"Un confrère est un personnage sans aucun talent qui fait, inexplicablement le même métier que vous". [Pierre Daninos]
Dans les rues de Cannes, évidemment, les passants ont, en période de Festival, le regard aux aguets, prêt à repérer un visage connu ; la méprise est souvent de mise, et il arrive couramment que l’on prenne quelqu’un pour une vedette dans le doute d’une vague ressemblance : ceci fonctionne suivant le double a priori cannois bien connu (1) qu’un acteur est très différent dans la vie et au cinéma, et (2) qu’au Festival on peut croiser les acteurs n’importe où. Néanmoins, on peut imaginer que ce jeu de la méprise ne soit pas le fait que de celui qui se trompe. Beaucoup se laisse prendre au doute que suscitent ceux qui régulièrement sont pris pour une fausse Liz Taylor, une fausse Deneuve, un faux Travolta, Hanks ou Cruise. Il faut comprendre que ces derniers qui possèdent une vague ressemblance avec une star viennent souvent chercher à Cannes le lieu légitime d’une reconnaissance. Ce qui est mis en évidence ici repose le problème de la relation galvanisatrice que le cinéma est susceptible de susciter chez son spectateur. L’acteur à l’écran propose, à son insu, une expérience du monde et exalte là un pouvoir de type normatif faisant ainsi l’objet d’une identification plus ou moins durable et qui s’extériorise avec plus ou moins de force. Il y a là quelque chose qui relève pleinement de la construction d’un soi social qui passe, plus ou moins fugitivement, par le mode de la ressemblance avec des personnages de fiction qu’on aime, allant souvent jusqu’à en stigmatiser des attitudes vestimentaires ou physiques. Il faut noter qu’à Cannes, ce trait ne se combine qu’exceptionnellement avec une volonté de rencontrer, en chair et en os, celui ou celle qui est l’objet de l’identification.

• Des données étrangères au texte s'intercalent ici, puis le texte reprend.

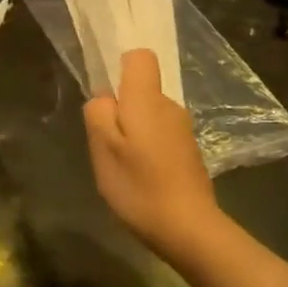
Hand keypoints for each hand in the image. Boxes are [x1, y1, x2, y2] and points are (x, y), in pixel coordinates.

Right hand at [84, 49, 219, 258]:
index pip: (140, 57)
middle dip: (120, 109)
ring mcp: (182, 129)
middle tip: (106, 144)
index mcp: (147, 100)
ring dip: (132, 133)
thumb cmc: (139, 186)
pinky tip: (141, 177)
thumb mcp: (104, 149)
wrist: (189, 228)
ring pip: (148, 115)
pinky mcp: (188, 151)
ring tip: (123, 166)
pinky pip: (159, 135)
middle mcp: (170, 106)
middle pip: (141, 89)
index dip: (120, 66)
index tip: (106, 96)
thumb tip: (104, 97)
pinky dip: (146, 148)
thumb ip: (98, 114)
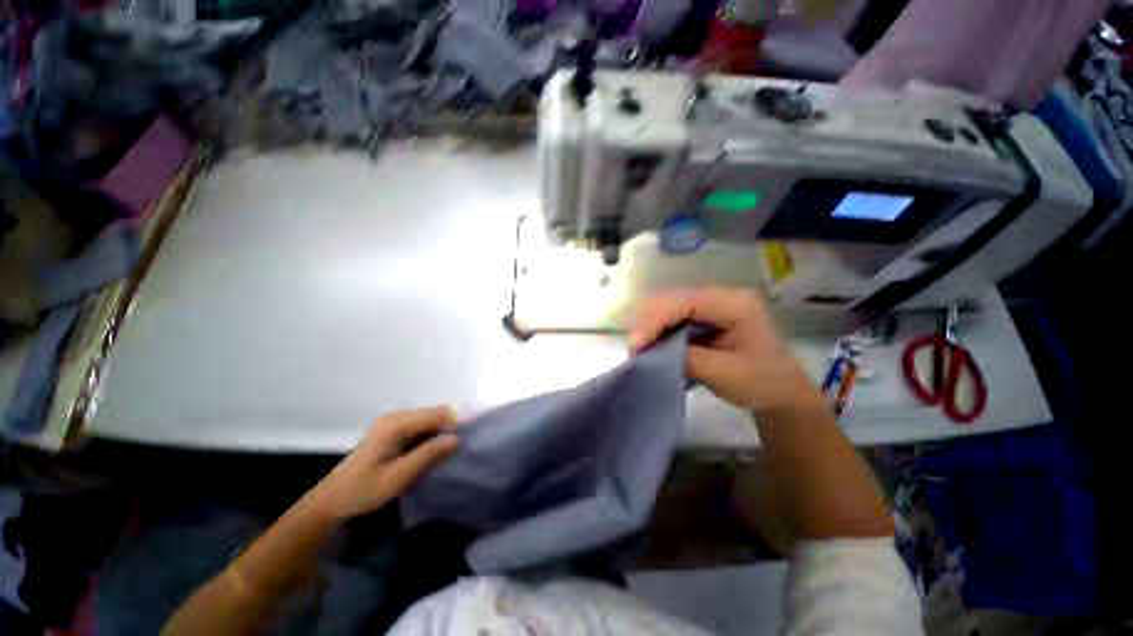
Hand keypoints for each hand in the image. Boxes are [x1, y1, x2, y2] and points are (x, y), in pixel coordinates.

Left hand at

En effet, cette volonté de rencontre s’appuie généralement à Cannes sur des arguments de raisons qui reposent rarement sur la simple curiosité : ce qui anime les spectateurs cannois peut se résumer dans le désir de confronter la représentation qu’ils se font d’un acteur à sa réalité propre. Il faut remarquer que ce désir de rencontre est loin d’être patent chez tous les spectateurs du Festival. La plupart se contentent du “ voir ”, car il faut bien saisir que “ rencontrer ” effectivement quelqu’un que l’on admire, ou pour qui l’on a de la sympathie, peut parfaitement mettre en péril le système de représentations qu’un individu a échafaudé à distance, et dans lequel il puise une certaine stabilité de référence. La rencontre, en réduisant la distance, est en passe d’ébranler les affects qui supportent ce système de représentations : ceux qui la souhaitent en sont totalement conscients et c’est précisément cet “ ébranlement ” qu’ils espèrent, et auquel ils se sont préparés. Les expressions - “ il est mieux dans la réalité ”, “ elle est moins bien que dans les films ”, “ ils sont abordables ”, “ ils sont simples ” ou “ ils sont comme tout le monde ” - définissent la palette la plus communément utilisée par nos festivaliers lorsqu’ils rapportent leur rencontre avec un acteur. En ce sens, ou peut dire que la mesure qui est prise dans le temps de cette rencontre repose les termes d’une relation faite de distance et de proximité qui exprime, en premier lieu, la relativité de la position du spectateur face à l’acteur. L’acteur est préservé, le spectateur, aussi.